▶ [Provided passage]:

──────

The Morning: A Surprise Attack on Israel

Plus, an earthquake in Afghanistan, Eric Adams's Latin America trip, and Pop-Tart taste testers.

Good morning. After a surprise assault, Israel says it is at war with Gaza.

In Gaza City.Samar Abu Elouf for The New York Times

Few good options

Nearly 50 years to the day after the Yom Kippur War in 1973, Israel was again taken by surprise by a sudden attack.

Unlike the series of clashes with Palestinian forces in Gaza over the past three years, this appears to be a full-scale conflict mounted by Hamas and its allies, with rocket barrages and incursions into Israel proper, and with Israelis killed and captured.

At least 250 Israelis have been killed, officials said, and more than 1,400 injured. The Palestinian Health Ministry in Gaza said at least 313 Palestinians were killed, and 1,990 injured, as Israeli forces launched retaliatory airstrikes and the two sides engaged in pitched battles.

The psychological impact on Israelis has been compared to the shock of Sept. 11 in America. So after the Israeli military repels the initial Palestinian attack, the question of what to do next will loom large. There are few good options for Prime Minister Benjamin Netanyahu, who has declared war and is being pressured into a major military response.

──────

(Data records)
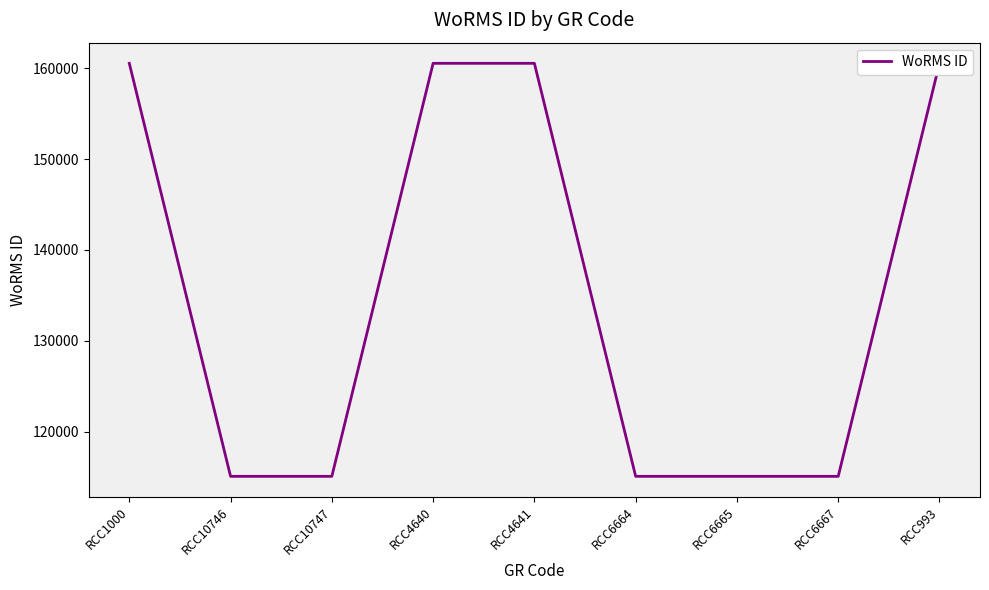

What is the maximum value shown in the chart?

160538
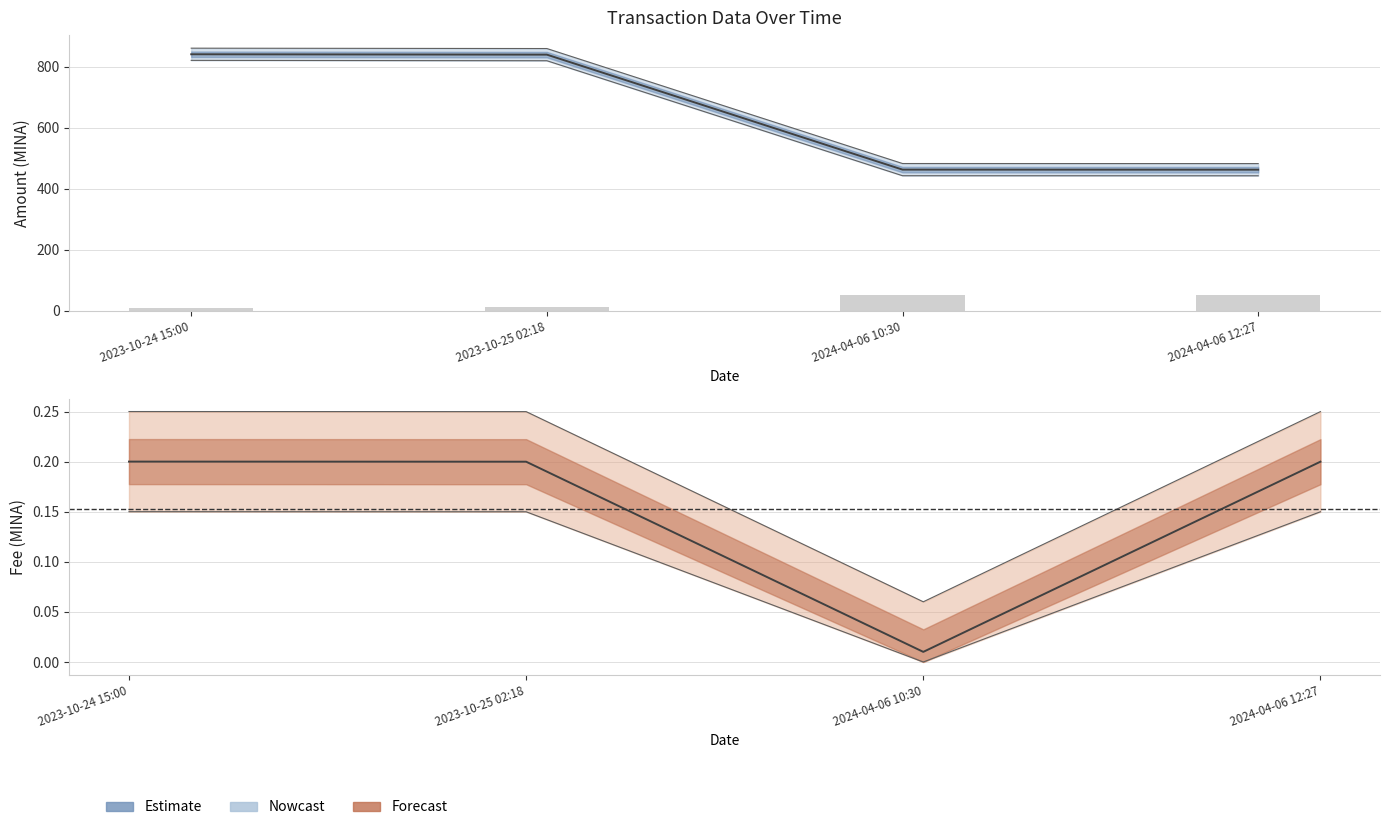

Which category has the highest value in the Amount series?

2024-04-06 12:27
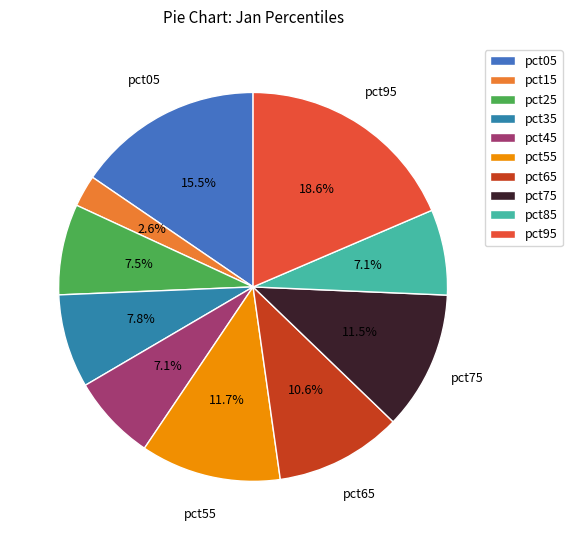

Which category has the smallest portion of the pie?

pct15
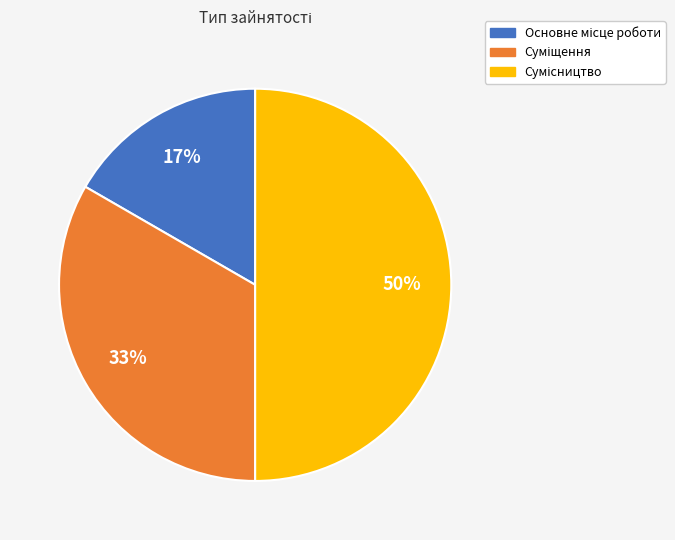

To the nearest percent, what is the difference between the largest and smallest slice percentages?

33%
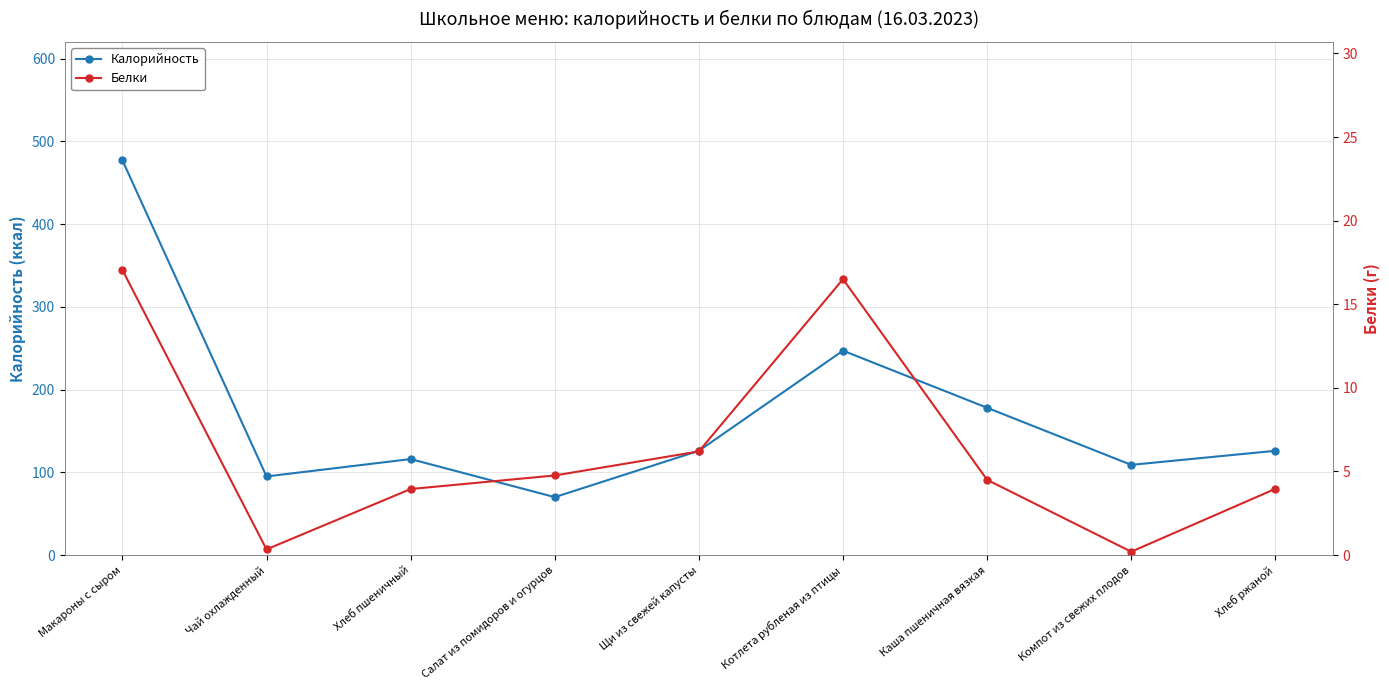

Reading left to right, transcribe all the data shown in this chart.

Калорийность: Макароны с сыром=477.0	Чай охлажденный=95.0	Хлеб пшеничный=116.0	Салат из помидоров и огурцов=70.0	Щи из свежей капусты=126.0	Котлета рубленая из птицы=247.0	Каша пшеничная вязкая=178.0	Компот из свежих плодов=109.0	Хлеб ржаной=126.0
Белки: Макароны с сыром=17.1	Чай охлажденный=0.3	Хлеб пшеничный=4.0	Салат из помидоров и огурцов=4.8	Щи из свежей капусты=6.2	Котлета рубленая из птицы=16.5	Каша пшеничная вязкая=4.5	Компот из свежих плодов=0.2	Хлеб ржаной=4.0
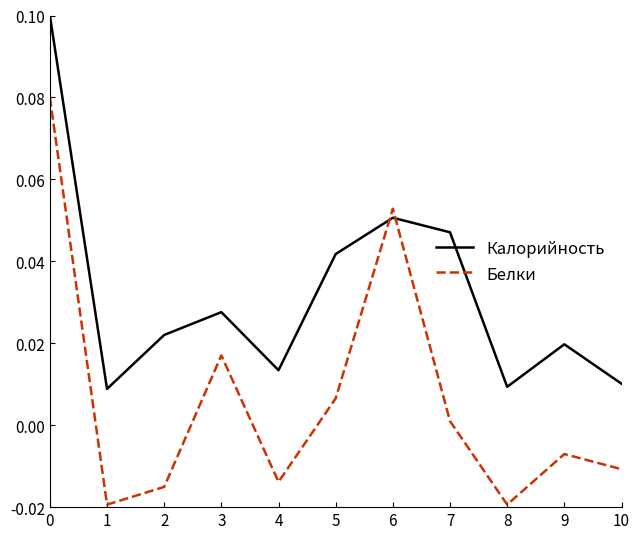

In Белки, how many points are lower than both neighbors (excluding endpoints)?

3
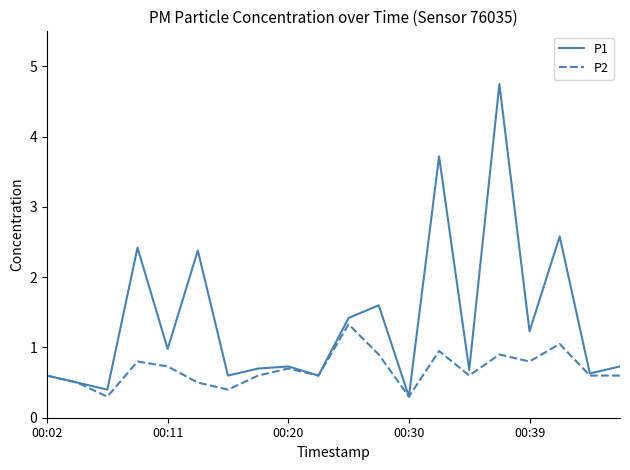

What is the smallest value displayed?

0.3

──────

▶ [The problem]: According to the news brief on the attack on Israel, how many Palestinians did the Palestinian Health Ministry in Gaza say were killed?

▶ [Exercise result]: At least 313.